Lockett Learning Systems

Lockett Learning Systems

Wednesday, February 29, 2012

Crisis Guidelines

Crisis Guidelines
 

We are saddened and shocked by another school shooting.  Senseless violence.  Our own killing our own.  Displaced anger.  Mis-managed grief. 
We live in a time when our schools must address the issues of grief.  Today, with our condolences to the families and schools in Ohio, I will share an excerpt from our publication: Crisis, Grief, and Loss...and How to Help Your Students Through It.
In times of crisis, when nothing can be done to change the horrible facts, schools must:
Encourage academics.  Do not ignore the crisis; but keep students focused on academics.  Academics is our job.
Encourage options.  Allow flexibility in your projects.  Written assignments, for example, may deal with reactions to the crisis at hand and parallels between your topic, our current crisis, and our students’ personal experiences.
Encourage hope.  The human spirit is incredibly and wonderfully resilient.  We hurt; we’re angry; we’re afraid.  But we will overcome!
Encourage help.  Allow your classes to write letters to the families of the deceased.  Allow projects that provide food, clothing, and shelter for victims.  Endorse related humanitarian projects such as helping at a food kitchen.
Encourage healing.  Allow students to talk and write about their emotions.  Also allow them to periodically ignore what has happened and focus on their passion.
Encourage health.  Use the crisis as an incentive to increase substance abuse prevention programs.  Use your study skills curriculum to help them channel and deal with anger constructively.
Encourage truth.  Keep students informed and squelch the rumor mill.  Keep obsessions with the gory details to a minimum, but tell the truth.  We have a huge capacity to imagine horror scenarios when we don’t know what is happening.  We also have a huge capacity to deal with what is real in creative, constructive ways. 

Monday, February 13, 2012

College or Career? What It Takes

College or Career?  What It Takes
 

Academic Ed or Vocational Ed?  So often we fight over which should prevail.  Here’s some food for thought:
Colleges want entry level freshmen who can read, write, think, and calculate at a level of content mastery in a rich curriculum. 
Businesses want entry level employees who can read, write, think, calculate, communicate effectively, and work on a team toward a goal.
We’re not really so different.  My ideal is two-fold:  1. that every student graduate eligible to enter the college or university of their choice...even if they choose not to go, and even if they choose to choose to graduate with their grandchildren; and 2. that every student graduate high school with a “sellable skill.”
Often, people ask, "What would it take for our students to be able to go to college?"
We know exactly what it would take. We don't always know how to make it happen.
  1. For students to be eligible for their chosen college or career by the time they graduate from high school, they must participate in a rich core curriculum leading to appropriate content mastery. SCORE students are placed in rigorous academic classes.
  2. If students are to be successful in these classes, they need to learn effective study skills. SCORE students are taught study skills as a formal part of the curriculum. Study skills are reinforced across the curriculum and in tutorials.
  3. If students are to be successfully up-placed in the curriculum, they will need academic support. Academic support is available through SCORE classes, tutorials, and group study sessions.
  4. If high-risk students are to be successful in a rich common core curriculum, teachers must use whole-brain, state-of-the-art, multiple modality teaching techniques. SCORE teachers, with study skills as a basis, use strategies that empower students and state-of-the-art methodologies.
  5. If students are to be successful in a rich academic curriculum, they must eliminate negative factors in their lives that would detract from their success. SCORE programs mentor students and enlist appropriate support networks when a student has a need that is negatively impacting academics.
  6. In order to be successful academically, students need support at all levels: family, community, peer, and education. SCORE programs foster positive peer pressure, family communication, community support, and teacher mentorship.

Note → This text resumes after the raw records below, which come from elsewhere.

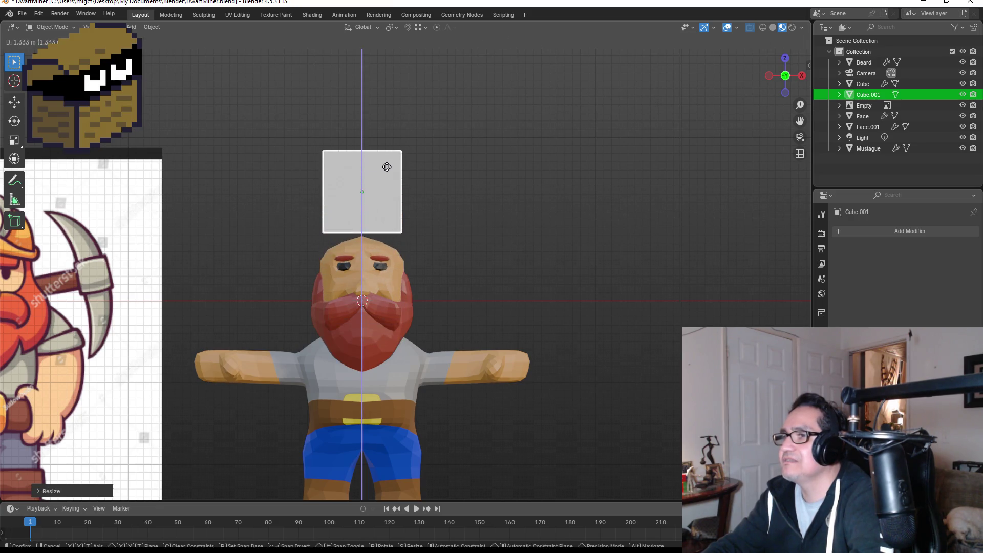
{"action": "left_click", "coordinate": [388, 178]}
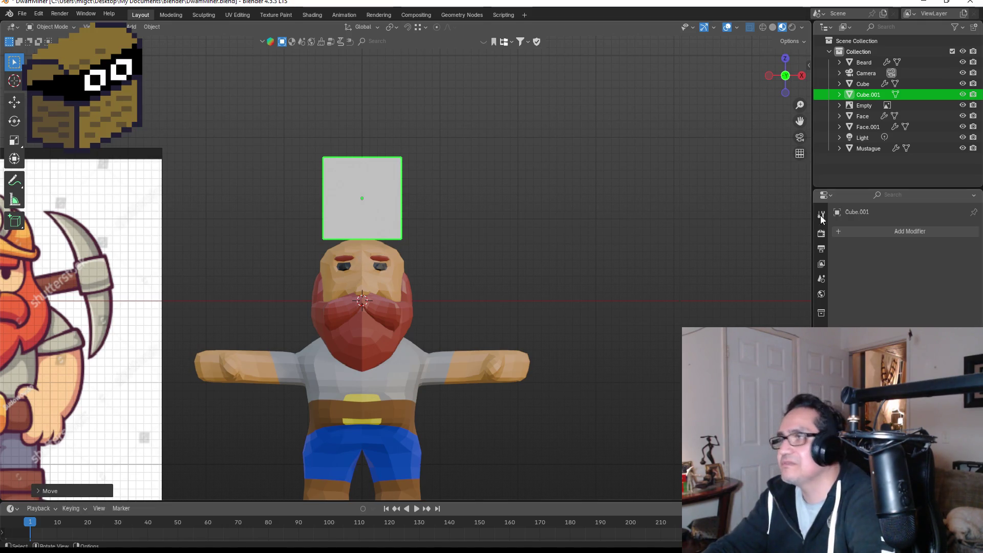
- Add a Subdivision Surface modifier to the cube and apply it
{"action": "left_click", "coordinate": [908, 231]}
{"action": "type", "text": "su"}
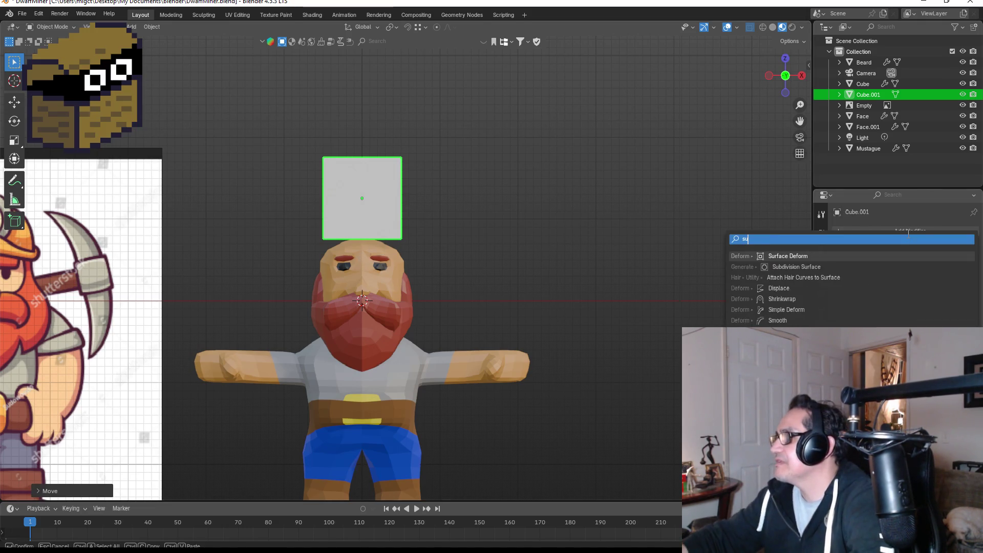
{"action": "left_click", "coordinate": [824, 267]}
{"action": "left_click", "coordinate": [949, 251]}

While we’re at it...let’s teach students to communicate effectively and to work on a team toward a goal.  That way they’ll be career-ready, too.

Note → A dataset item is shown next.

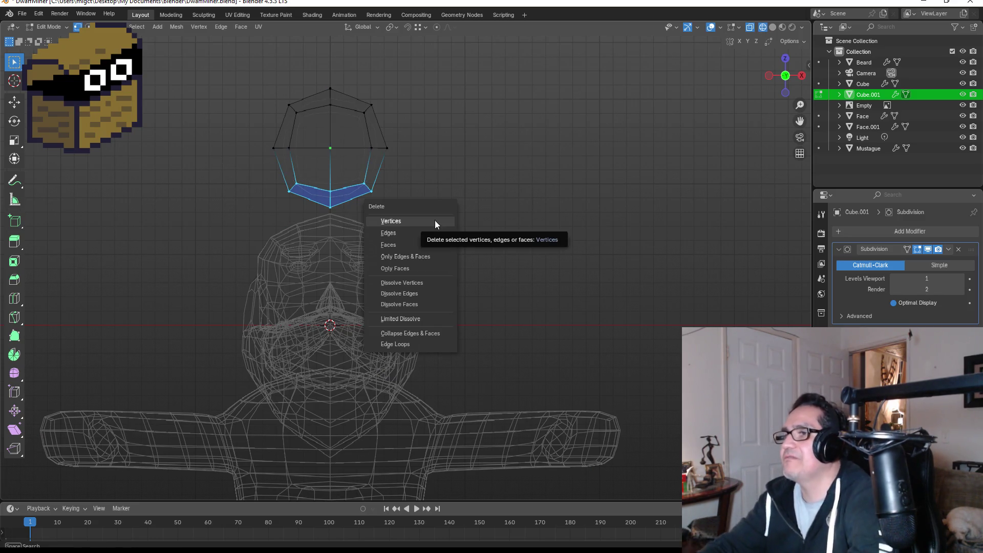
{"action": "left_click", "coordinate": [435, 220]}
{"action": "left_click_drag", "start_coordinate": [242, 76], "coordinate": [322, 160]}
{"action": "key", "text": "x"}
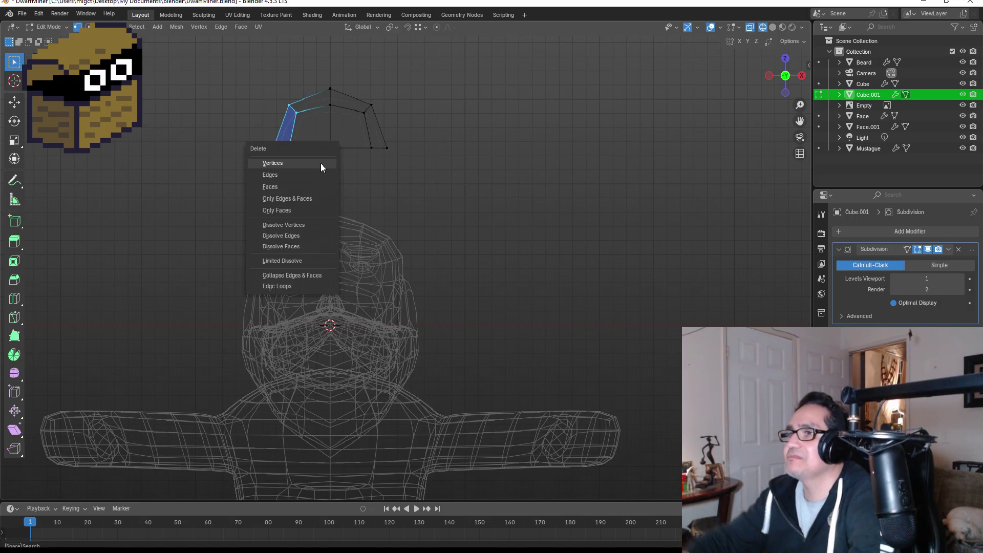
{"action": "left_click", "coordinate": [321, 163]}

SCORE is committed to the ideal that all students can succeed in our rich content classes. To bring about success, SCORE endorses a comprehensive, holistic approach to educational reform, based on the above assumptions. If any of these elements is missing from a program, the end result will be diminished. When these elements support one another toward a common goal, the results in student achievement are dramatic.